▶ **挑战 A**: 原样抄出下面文本节选中的一段,从含有“#define pb push_back”的词句开始,到“#define sz(a) int((a).size())”结束。

400名有T恤穿,我403啊啊啊啊啊啊啊啊啊啊啊啊啊啊啊啊啊啊啊啊啊啊啊啊啊啊啊啊啊啊啊啊啊啊啊啊啊啊啊

T1

题目概述

给一个长度为 $n$ 的序列,求怎么分割后每一段的 $xor$ 值最大,输出这个最大值

思路

显然,每个数为一段最大,答案为每个数的和

Code

cpp

/*
    Name:
    Author: xiaruize
    Date:
*/
#include <bits/stdc++.h>
using namespace std;
#define int long long
#define ull unsigned long long
#define ALL(a) (a).begin(), (a).end()
#define pb push_back
#define mk make_pair
#define pii pair<int, int>
#define pis pair<int, string>
#define sec second
#define fir first
#define sz(a) int((a).size())
#define rep(i, x, y) for (int i = x; i <= y; i++)
#define repp(i, x, y) for (int i = x; i >= y; i--)
#define Yes cout << "Yes" << endl
#define YES cout << "YES" << endl
#define No cout << "No" << endl
#define NO cout << "NO" << endl
#define debug(x) cerr << #x << ": " << x << endl
#define double long double
const int INF = 0x3f3f3f3f;
const int MOD = 1000000007;
const int N = 2e5 + 10;

// bool st;
int n;
int a[N];
int res = 0;
// bool en;

signed main()

▶ **挑战 B**: 下面的记录中有几行含有字符串“Kuwait”?区分大小写,只给出数字。

▶ **练习输入**:
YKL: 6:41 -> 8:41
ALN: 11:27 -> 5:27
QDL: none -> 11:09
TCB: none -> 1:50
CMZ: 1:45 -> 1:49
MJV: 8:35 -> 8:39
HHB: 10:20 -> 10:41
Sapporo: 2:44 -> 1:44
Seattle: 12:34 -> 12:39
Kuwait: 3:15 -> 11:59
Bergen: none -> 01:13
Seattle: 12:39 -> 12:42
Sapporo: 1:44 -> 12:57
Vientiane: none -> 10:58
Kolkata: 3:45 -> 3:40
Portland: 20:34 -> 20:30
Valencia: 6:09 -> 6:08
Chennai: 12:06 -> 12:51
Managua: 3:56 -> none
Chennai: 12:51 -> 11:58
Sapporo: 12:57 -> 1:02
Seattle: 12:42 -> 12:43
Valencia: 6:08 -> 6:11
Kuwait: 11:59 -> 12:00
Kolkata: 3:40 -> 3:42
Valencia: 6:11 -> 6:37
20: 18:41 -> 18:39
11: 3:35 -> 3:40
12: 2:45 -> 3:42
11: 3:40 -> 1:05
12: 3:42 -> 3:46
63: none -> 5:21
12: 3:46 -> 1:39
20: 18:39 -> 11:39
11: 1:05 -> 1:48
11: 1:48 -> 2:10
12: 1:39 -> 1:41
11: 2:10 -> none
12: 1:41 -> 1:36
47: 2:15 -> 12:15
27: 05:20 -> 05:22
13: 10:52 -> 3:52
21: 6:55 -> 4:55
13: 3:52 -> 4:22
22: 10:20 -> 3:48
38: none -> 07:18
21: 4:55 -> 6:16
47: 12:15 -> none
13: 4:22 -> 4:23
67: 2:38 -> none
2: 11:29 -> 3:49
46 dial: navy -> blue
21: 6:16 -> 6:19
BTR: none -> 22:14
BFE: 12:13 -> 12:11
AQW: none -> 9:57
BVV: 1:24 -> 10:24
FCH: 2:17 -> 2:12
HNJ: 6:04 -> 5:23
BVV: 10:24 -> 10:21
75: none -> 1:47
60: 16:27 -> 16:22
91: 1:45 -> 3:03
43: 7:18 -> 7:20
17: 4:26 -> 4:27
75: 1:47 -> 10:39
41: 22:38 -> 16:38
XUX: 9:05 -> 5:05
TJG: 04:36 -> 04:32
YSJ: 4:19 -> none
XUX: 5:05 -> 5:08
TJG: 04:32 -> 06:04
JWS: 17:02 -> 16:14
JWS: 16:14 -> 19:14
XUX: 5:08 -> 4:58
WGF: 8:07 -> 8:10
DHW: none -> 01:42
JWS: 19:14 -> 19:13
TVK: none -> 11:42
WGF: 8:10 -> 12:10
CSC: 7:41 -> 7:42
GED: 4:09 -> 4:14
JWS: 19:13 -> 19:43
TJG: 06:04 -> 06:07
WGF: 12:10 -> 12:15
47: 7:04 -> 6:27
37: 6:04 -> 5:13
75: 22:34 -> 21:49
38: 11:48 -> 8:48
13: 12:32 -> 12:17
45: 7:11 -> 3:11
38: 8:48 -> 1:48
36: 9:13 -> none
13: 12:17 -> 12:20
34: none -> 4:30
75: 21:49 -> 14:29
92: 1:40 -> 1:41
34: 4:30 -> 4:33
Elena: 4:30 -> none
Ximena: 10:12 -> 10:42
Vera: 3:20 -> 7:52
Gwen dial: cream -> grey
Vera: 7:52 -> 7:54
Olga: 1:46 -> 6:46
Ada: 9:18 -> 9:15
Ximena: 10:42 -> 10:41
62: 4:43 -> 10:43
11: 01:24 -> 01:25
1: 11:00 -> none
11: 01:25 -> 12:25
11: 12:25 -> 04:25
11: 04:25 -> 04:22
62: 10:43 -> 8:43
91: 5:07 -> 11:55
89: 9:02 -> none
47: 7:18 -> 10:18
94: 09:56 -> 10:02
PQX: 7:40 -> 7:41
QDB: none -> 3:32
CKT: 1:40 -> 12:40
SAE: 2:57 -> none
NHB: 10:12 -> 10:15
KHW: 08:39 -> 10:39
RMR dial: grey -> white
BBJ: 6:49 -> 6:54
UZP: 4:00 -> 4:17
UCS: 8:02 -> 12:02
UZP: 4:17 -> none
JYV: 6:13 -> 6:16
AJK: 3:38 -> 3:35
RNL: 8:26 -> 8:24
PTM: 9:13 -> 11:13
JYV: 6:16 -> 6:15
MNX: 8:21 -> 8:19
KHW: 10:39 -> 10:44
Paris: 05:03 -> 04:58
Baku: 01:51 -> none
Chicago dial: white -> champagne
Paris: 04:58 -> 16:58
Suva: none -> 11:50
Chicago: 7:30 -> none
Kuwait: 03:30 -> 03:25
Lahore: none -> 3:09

▶ **完整回答 A**:
#define pb push_back
#define mk make_pair
#define pii pair<int, int>
#define pis pair<int, string>
#define sec second
#define fir first
#define sz(a) int((a).size())

▶ **完整回答 B**: 3